=== DATA TO USE ===
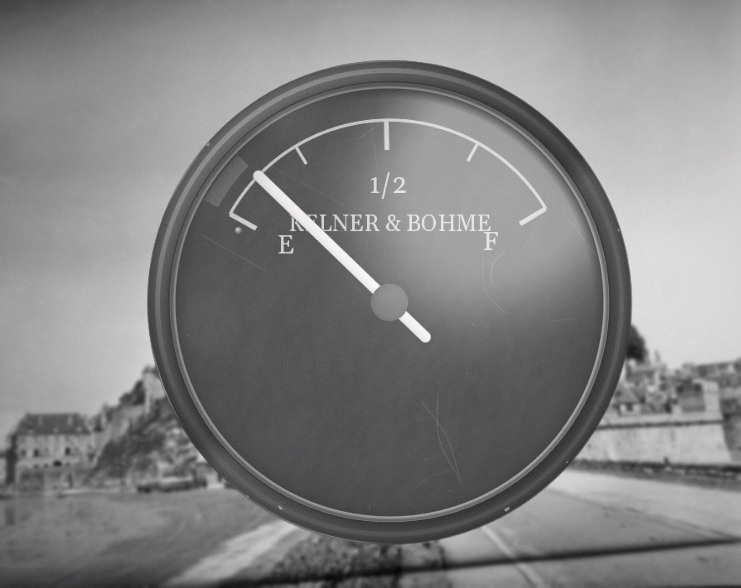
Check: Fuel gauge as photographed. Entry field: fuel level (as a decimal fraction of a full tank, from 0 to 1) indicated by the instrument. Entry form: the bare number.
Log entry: 0.125
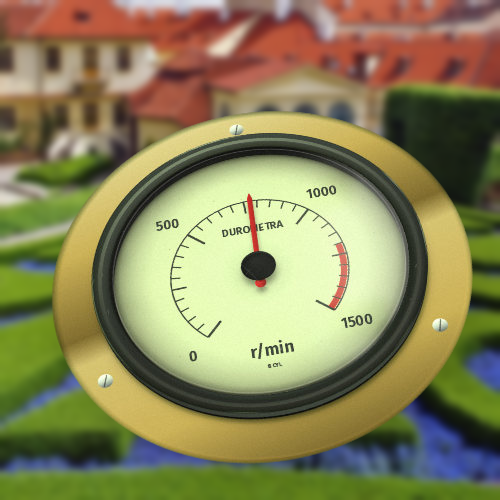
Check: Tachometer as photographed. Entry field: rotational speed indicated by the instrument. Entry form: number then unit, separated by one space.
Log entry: 775 rpm
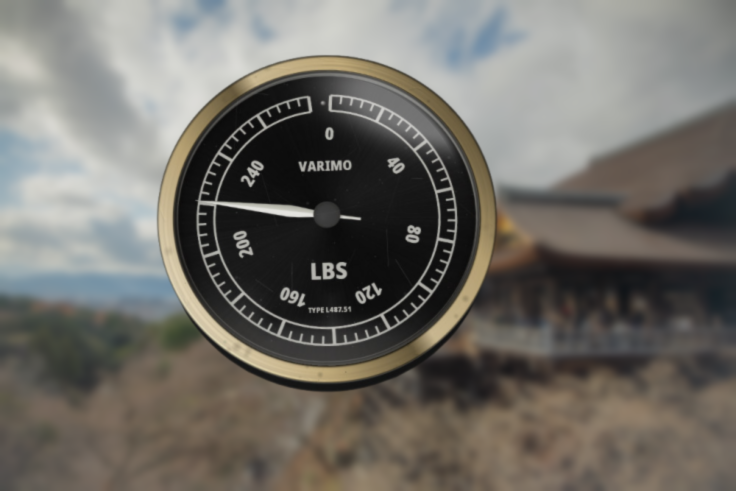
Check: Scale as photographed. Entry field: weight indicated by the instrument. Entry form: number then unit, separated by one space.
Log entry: 220 lb
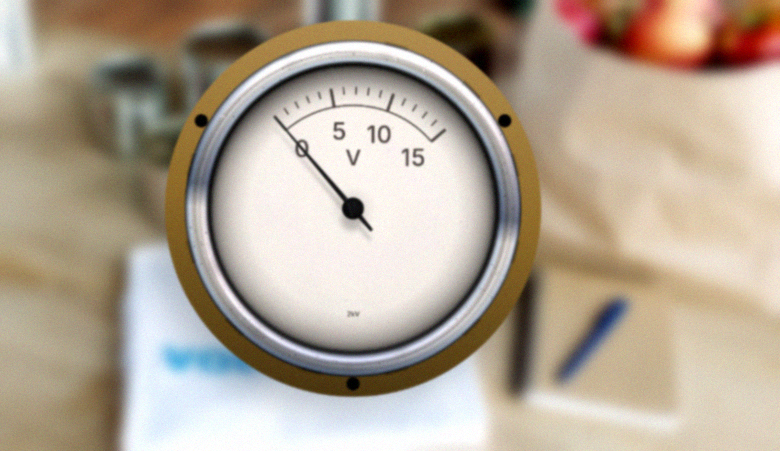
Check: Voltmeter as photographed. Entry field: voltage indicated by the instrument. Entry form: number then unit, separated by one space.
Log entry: 0 V
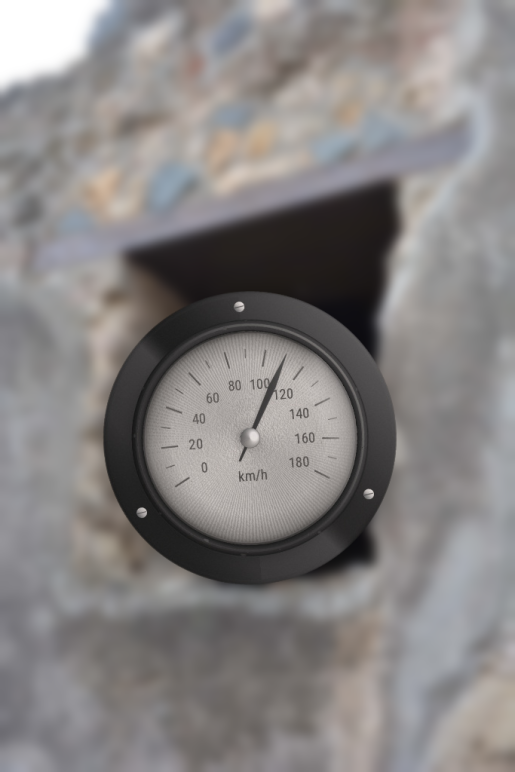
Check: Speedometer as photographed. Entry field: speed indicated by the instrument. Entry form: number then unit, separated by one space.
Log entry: 110 km/h
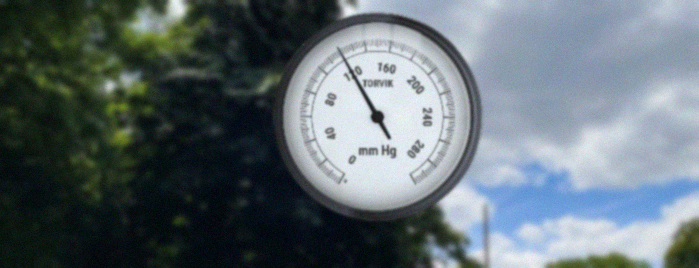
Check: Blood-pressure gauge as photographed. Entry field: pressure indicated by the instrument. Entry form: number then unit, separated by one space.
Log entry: 120 mmHg
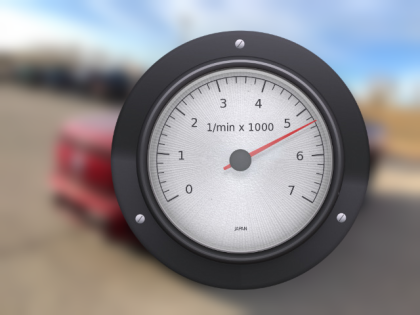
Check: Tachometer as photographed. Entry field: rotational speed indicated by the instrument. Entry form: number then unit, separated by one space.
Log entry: 5300 rpm
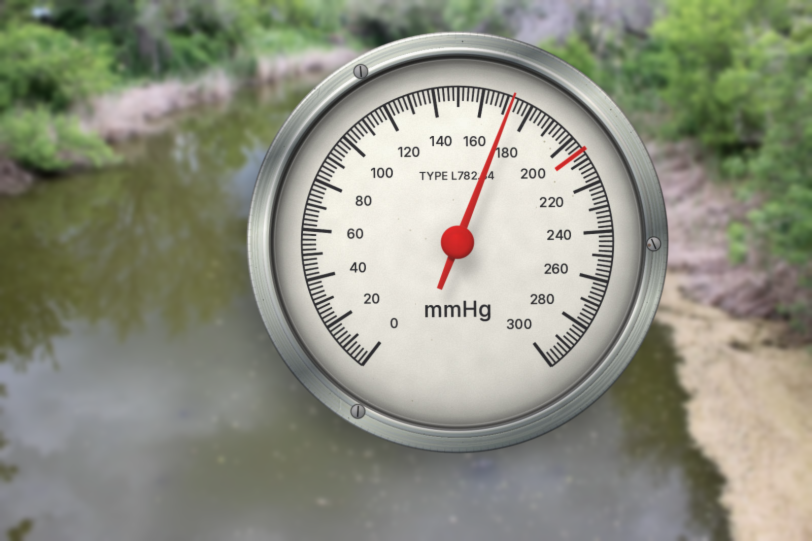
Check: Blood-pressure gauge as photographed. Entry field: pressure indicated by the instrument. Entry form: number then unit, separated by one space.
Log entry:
===
> **EXERCISE OBJECTIVE**
Lay out every line of the items above as a JSON list of strings, one string per line, with blank lines left out. Leave the pictures out of your answer.

> **SOLVED EXERCISE**
[
  "Check: Fuel gauge as photographed. Entry field: fuel level (as a decimal fraction of a full tank, from 0 to 1) indicated by the instrument. Entry form: the bare number.",
  "Log entry: 0.125",
  "Check: Tachometer as photographed. Entry field: rotational speed indicated by the instrument. Entry form: number then unit, separated by one space.",
  "Log entry: 775 rpm",
  "Check: Scale as photographed. Entry field: weight indicated by the instrument. Entry form: number then unit, separated by one space.",
  "Log entry: 220 lb",
  "Check: Voltmeter as photographed. Entry field: voltage indicated by the instrument. Entry form: number then unit, separated by one space.",
  "Log entry: 0 V",
  "Check: Speedometer as photographed. Entry field: speed indicated by the instrument. Entry form: number then unit, separated by one space.",
  "Log entry: 110 km/h",
  "Check: Blood-pressure gauge as photographed. Entry field: pressure indicated by the instrument. Entry form: number then unit, separated by one space.",
  "Log entry: 120 mmHg",
  "Check: Tachometer as photographed. Entry field: rotational speed indicated by the instrument. Entry form: number then unit, separated by one space.",
  "Log entry: 5300 rpm",
  "Check: Blood-pressure gauge as photographed. Entry field: pressure indicated by the instrument. Entry form: number then unit, separated by one space.",
  "Log entry:"
]